On DVD/Blu-ray – Review: Lincoln (2012)
by NIR SHALEV
Lincoln takes place during the last month and a half of the American Civil War. We witness as President Abraham Lincoln (Daniel Day-Lewis) works ceaselessly to end the war by focusing on the slavery aspect of it. The Confederates had fought long and hard to keep slavery in America and Lincoln figures that if he can influence the passage of the Thirteenth Amendment he can hasten the end of the war. The film’s focus on Lincoln’s focus on the Thirteenth Amendment is new to me. It’s also rather inspiring.
The screenplay is adapted from the book Team of Rivals: the Political Genius of Abraham Lincoln. Only a fraction of it is in this film however. That’s because by focusing on only one aspect of what Lincoln did to end the war the story becomes far simpler to explain to those that aren’t very politically minded (like myself). Also, the film is 150 minutes long. If it were to encompass the rest of the book it’d be a seven hour marathon, much like Bondarchuk’s version of War and Peace (1967).
Director Steven Spielberg here showcases a very personal look at Abraham Lincoln as a middle-aged man, an American president, a father, and a husband. In all four categories, Lincoln’s passion is strong and is brilliantly presented by Day-Lewis. His Oscar-winning performance is very subdued and low key, but honest, touching, and earthly.

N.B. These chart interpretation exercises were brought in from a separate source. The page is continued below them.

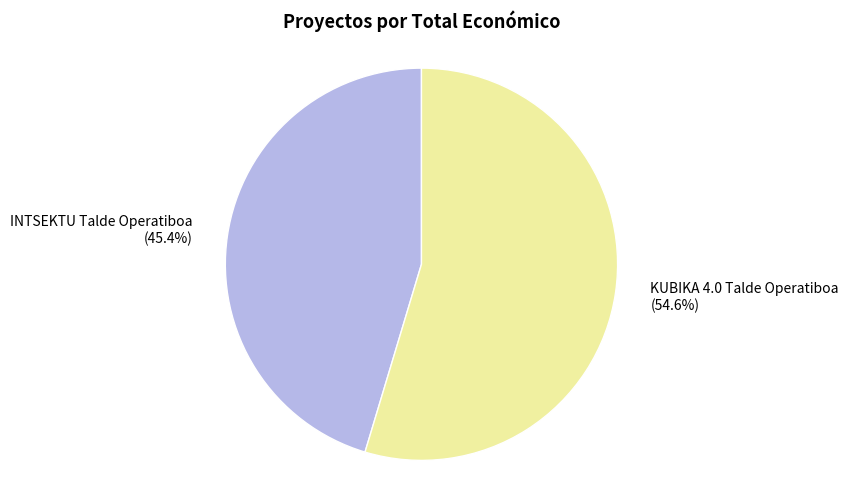

To the nearest percent, what is the combined percentage of INTSEKTU Talde Operatiboa and KUBIKA 4.0 Talde Operatiboa?

100%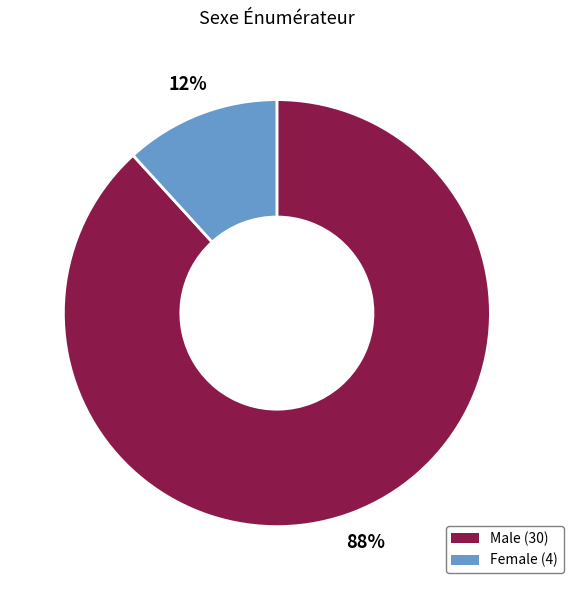

To the nearest percent, what percentage of the pie is Male?

88%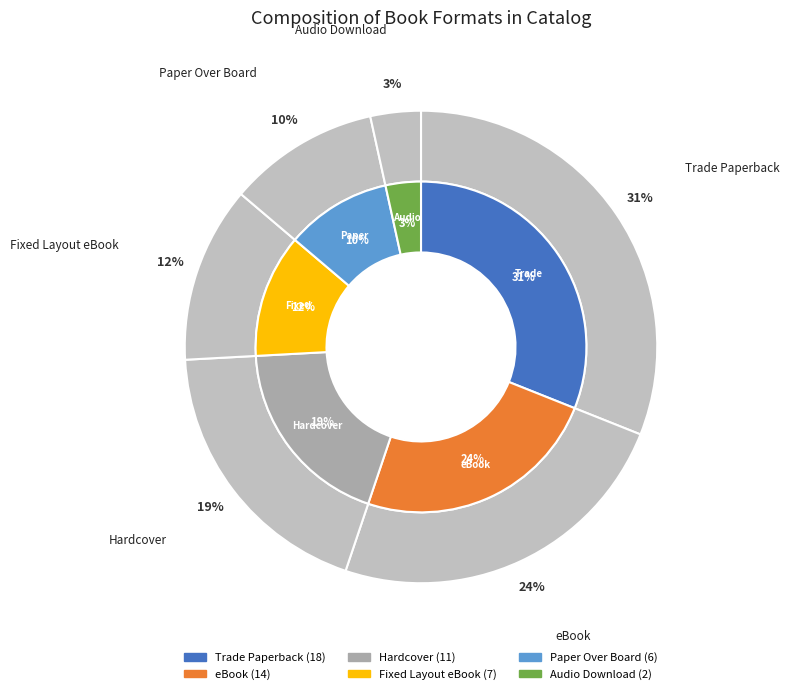

The eBook slice represents 17% of the pie. True or false?

False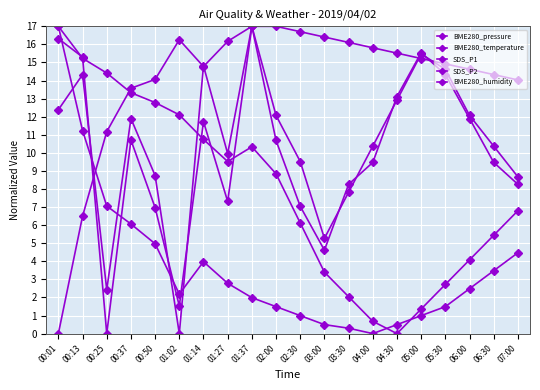

At 06:30, list the series in order from smallest to largest.

BME280_temperature, BME280_pressure, SDS_P2, SDS_P1, BME280_humidity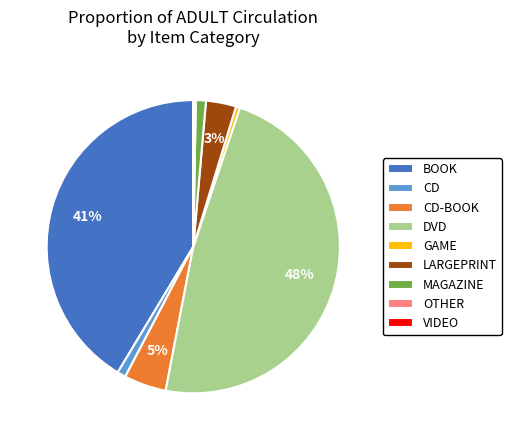

The GAME slice represents 0% of the pie. True or false?

True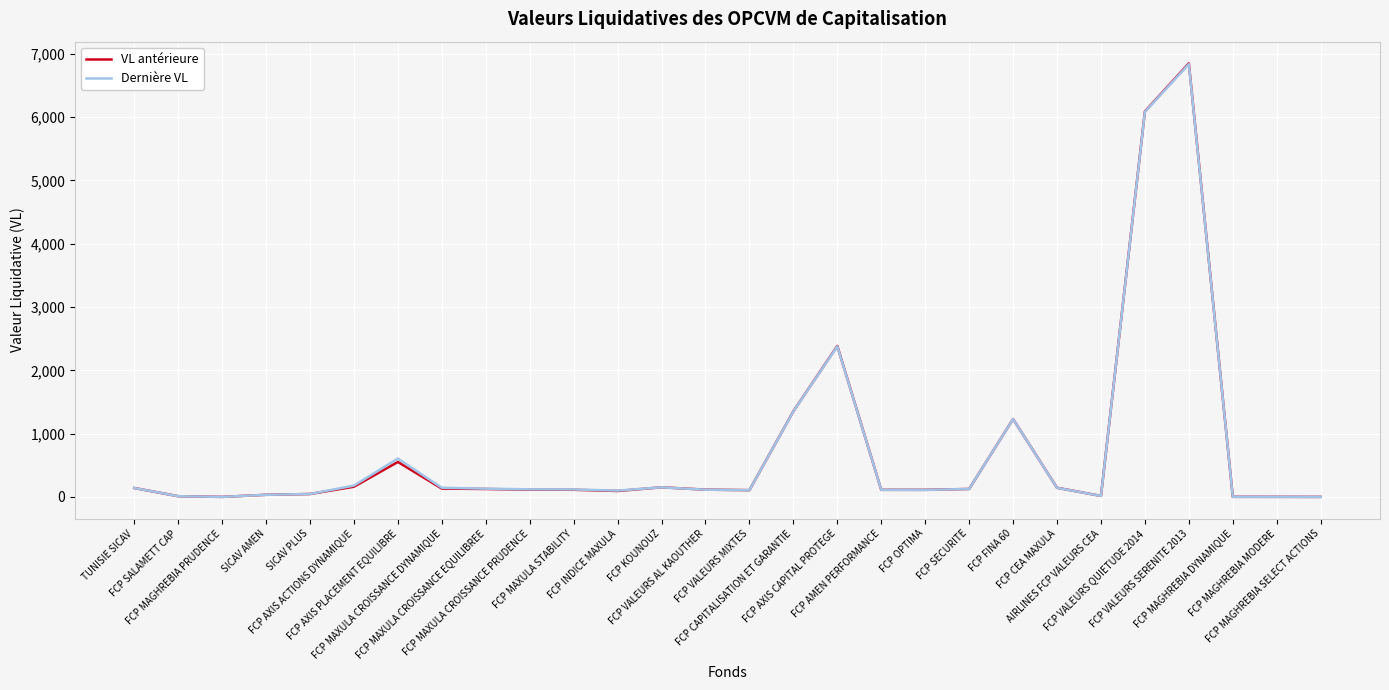

Which label corresponds to the largest value in the chart?

FCP VALEURS SERENITE 2013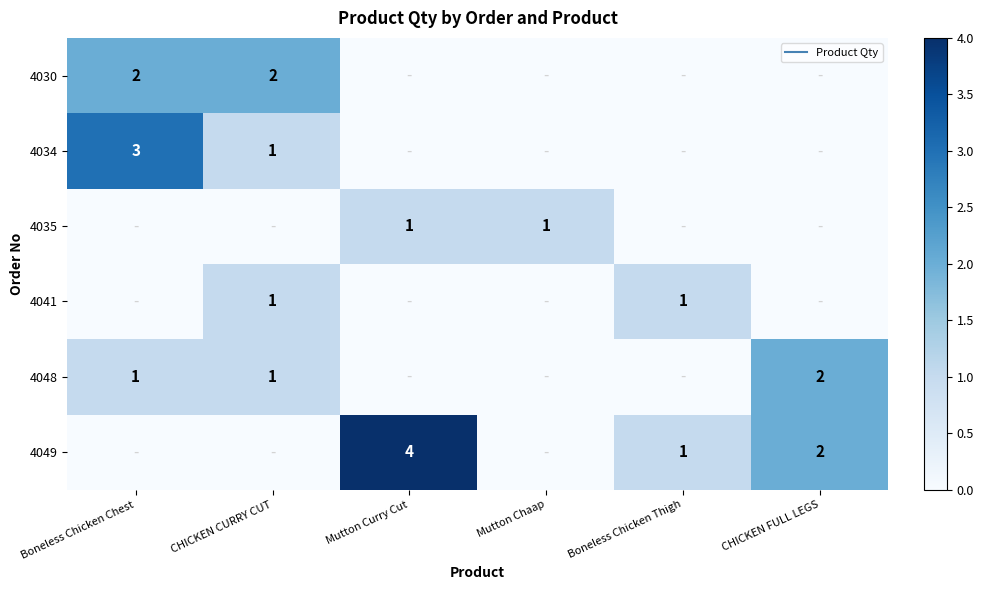

True or false: 4030 has a value of 2 at Boneless Chicken Chest.

True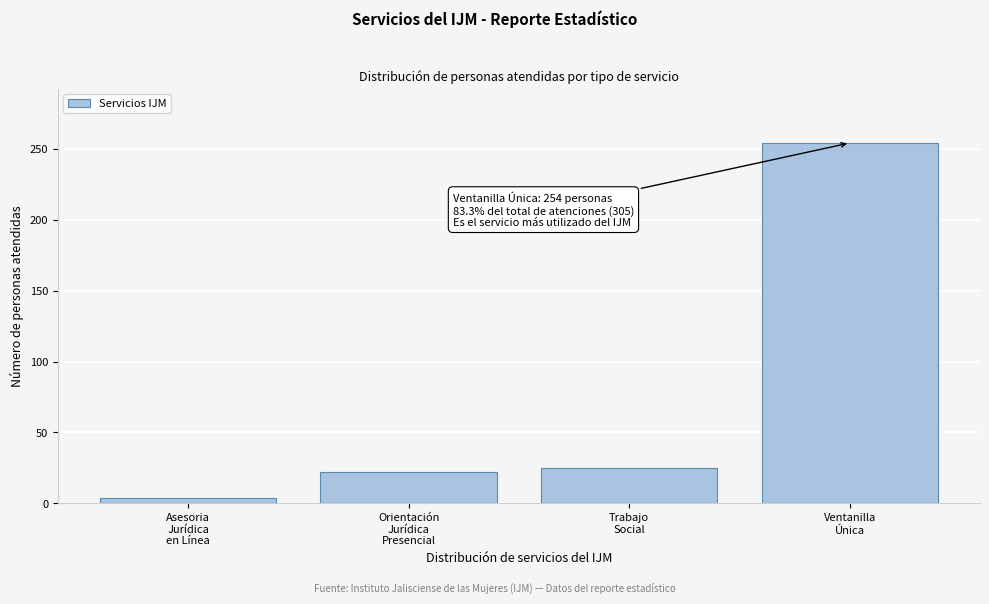

Reading right to left, what are all the values shown in this chart?

254	25	22	4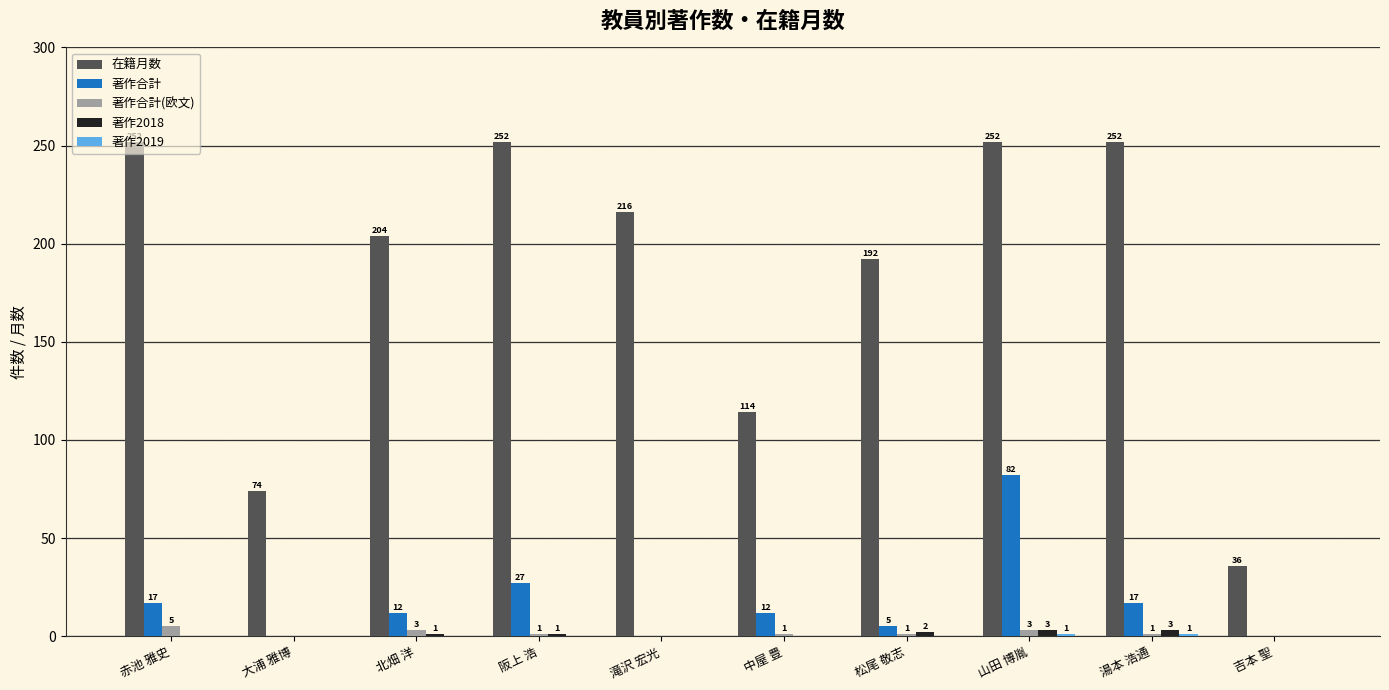

What is the sum of the 著作合計 values at 北畑 洋 and 赤池 雅史?

29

Janusz Kaminski’s cinematography represents the humanity and earthly qualities of Lincoln’s character by shooting the film in a way that makes it look like it was shot with natural lighting. Interiors, although sometimes brightly lit by daylight, are generally dark and dust is ever present (much like in Scorsese’s Hugo). High production values and art direction also helped me to feel like I was actually there.
There are several moments throughout the film in which Lincoln tells different groups of people scene-specific short stories. Every single one of them relates to the happening in the scenes, through clever use of metaphor, and Day-Lewis’ personification of Lincoln make those scenes feel wholesome and truthful. During some parts I even felt nostalgic.
I really enjoyed this film. I fell in love with it the moment that I heard Day-Lewis’ verbal interpretation of Lincoln (which apparently is closer to home than ever before in a movie) and it’s just so well shot and acted on all accounts that there’s little to nothing to complain about. The rest of the cast includes Sally Field (Oscar nominated for playing Mrs. Lincoln), David Strathairn, Joseph Gordon-Levitt, James Spader, Hal Holbrook, Tommy Lee Jones (Oscar nominated for playing Thaddeus Stevens), John Hawkes, Jackie Earle Haley, Bruce McGill, Tim Blake Nelson, and Jared Harris to name a few.
Simply put, this is a terrific film on all accounts. It’s one of 2012’s very best films and comes very highly recommended by the Commentary Track staff. For history buffs or just plain ‘ol patriots, this is a blind buy. And as a Canadian, I have no problem owning this film. It made me feel good while watching it.
Lincoln is available in a single disc DVD and two disc and four disc Blu-ray editions. Extras are various making-of short features, of which there are four more on the four disc set than the two disc set.